Parent and child devices
In the ZFR Pro Series wireless network, a parent is a device that assigns unique network addresses to other child nodes as they join the network. Any coordinator or router can be a parent to other routers and end devices, but the coordinator is always a parent device.
Self-healing, multi-hop network
The ZFR Pro Series wireless network is further characterized as a self-healing, multi-hop network. If a wireless communication path experiences interference or drops out, the network automatically reroutes the message through an alternate path to form a new wireless communication path. Each message is received, then retransmitted as it hops along from node to node until it reaches its final destination. Within ZFR Pro Series wireless network, a single message is allowed to hop 30 times between the source and destination node.
End devices, parent, and target routers
An end device communicates through its parent router. This parent may also be the target of the data.
ZFR183x Pro System mesh network technology implementation
The ZFR183x Pro Series Wireless Field Bus system implements mesh technology as follows:
- The WRG1830 and connected ZFR1831 Router is the Wireless coordinator, which does not accept end devices as child nodes. The Wireless Coordinator is a parent to ZFR1831 Pro Routers.

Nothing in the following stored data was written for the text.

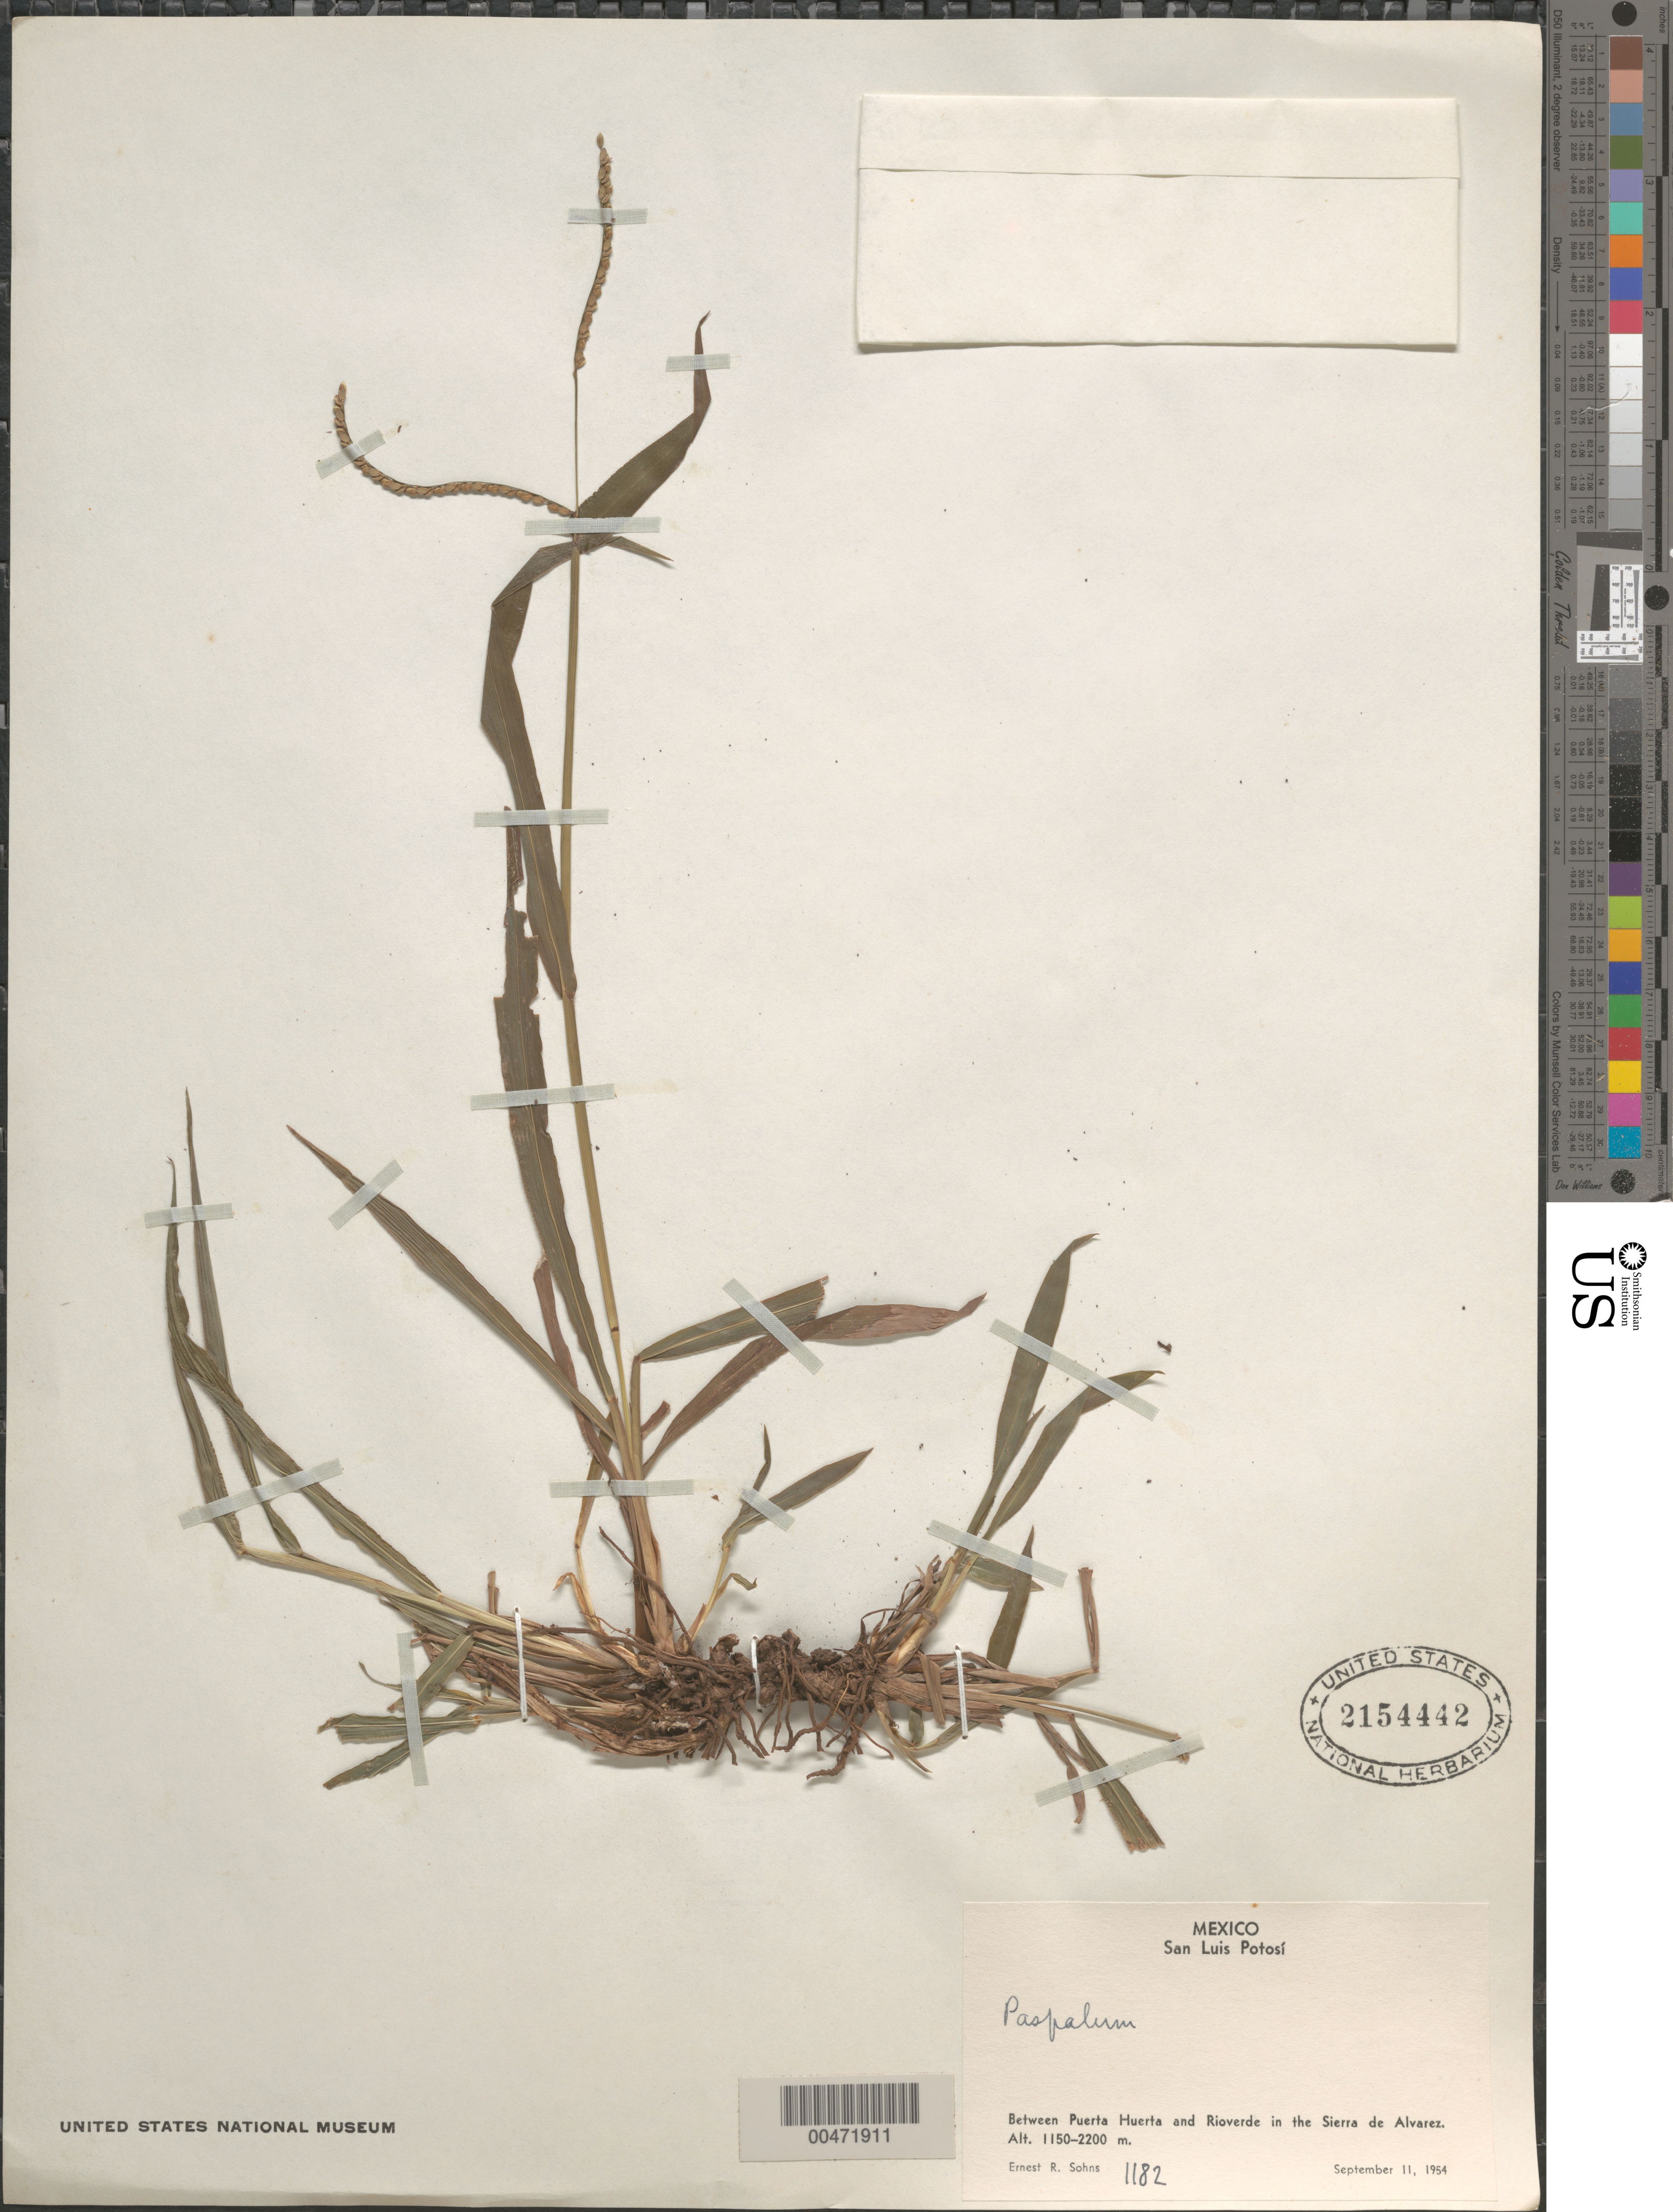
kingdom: Plantae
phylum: Tracheophyta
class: Liliopsida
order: Poales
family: Poaceae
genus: Paspalum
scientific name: Paspalum sp.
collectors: E. R. Sohns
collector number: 1182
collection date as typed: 11 Sep 1954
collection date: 1954-09-11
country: Mexico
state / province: San Luis Potosi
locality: Between Puerta Huerta & Rioverde in the Sierra de Alvarez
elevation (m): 1150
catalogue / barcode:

- The ZFR1831 Pro Router is the router. The ZFR1831 Pro Router can serve as a child to a Wireless Coordinator or other ZFR Pro Routers, and a parent to other ZFR Pro Routers and WRZ Sensors.
- The WRZ Series Sensors are the end devices. The WRZ Sensors are battery-operated devices that serve as children to ZFR Pro Routers but are never also children of the Wireless Coordinator.
Physical layer channels
The WRG1830/ZFR1283x Pro Series System is based on an Institute of Electrical and Electronic Engineers (IEEE) 802.15.4 ZigBee network definition.
This network has 16 channels available for use (Channels 11 through 26). In North America, the ZFR Pro Series System uses channels 11 through 25. By default, the ZFR1831 mesh network coordinator is configured for use in North America, and uses channels 15, 20, and 25.These channels were selected for the ZFR Pro Series System because they do not overlap with channels used on an IEEE 802.11 Wi-Fi network unless 802.11 A or N is used.